ROBERT A. LOVETT, who died this week at the age of 90, belonged to that remarkable generation of public men who set American policy for the postwar world. They built well. You will often hear it said that people never learn from history, but a great many Americans grasped the dire lessons of the failed peace after World War I. The United States, the only country with the strength to lead a stable international system, chose instead to withdraw from any very active role. The chaos and distress in Europe rapidly generated a second war and, when it ended, Americans were sharply divided over what was to happen next. Some wanted to return once more to splendid isolation. Others, among whom Mr.

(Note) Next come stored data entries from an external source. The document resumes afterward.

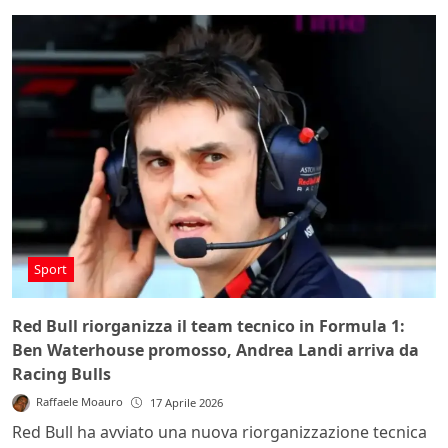
Sport
Red Bull riorganizza il team tecnico in Formula 1:
Ben Waterhouse promosso, Andrea Landi arriva da
Racing Bulls
Raffaele Moauro
17 Aprile 2026
Red Bull ha avviato una nuova riorganizzazione tecnica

Lovett was prominent, remembered what had happened the last time, and very fortunately for the United States and for the world, they won the argument.
Through the late 1940s, as the nature of the Soviet challenge unfolded, the United States by degrees committed itself to the concept of economic aid and long-term military alliances to provide a firm foundation for liberal parliamentary democracy in Western Europe and Japan. Every part of that commitment, and particularly the aid, was fought out with great vehemence here in Washington. But that strategy has been successful beyond the hopes and calculations of even those people who believed in it most deeply.
Mr. Lovett, who had been an assistant secretary of war during the fighting, returned here in 1947 to work with Gen. George C. Marshall, then secretary of state, in persuading Congress to provide aid for Europe -- the Marshall Plan. When Gen. Marshall became secretary of defense in 1950, he again persuaded Mr. Lovett to become his deputy, and on the general's retirement, Mr. Lovett succeeded him as secretary through the end of the Korean War. He was a man with a high sense of public service who moved with assurance between his two careers, in government here and in investment banking in New York. There is much by which to remember him and the people with whom he worked in those crucial years, but the greatest of their memorials is the long and durable peace among the countries that fought in the two world wars.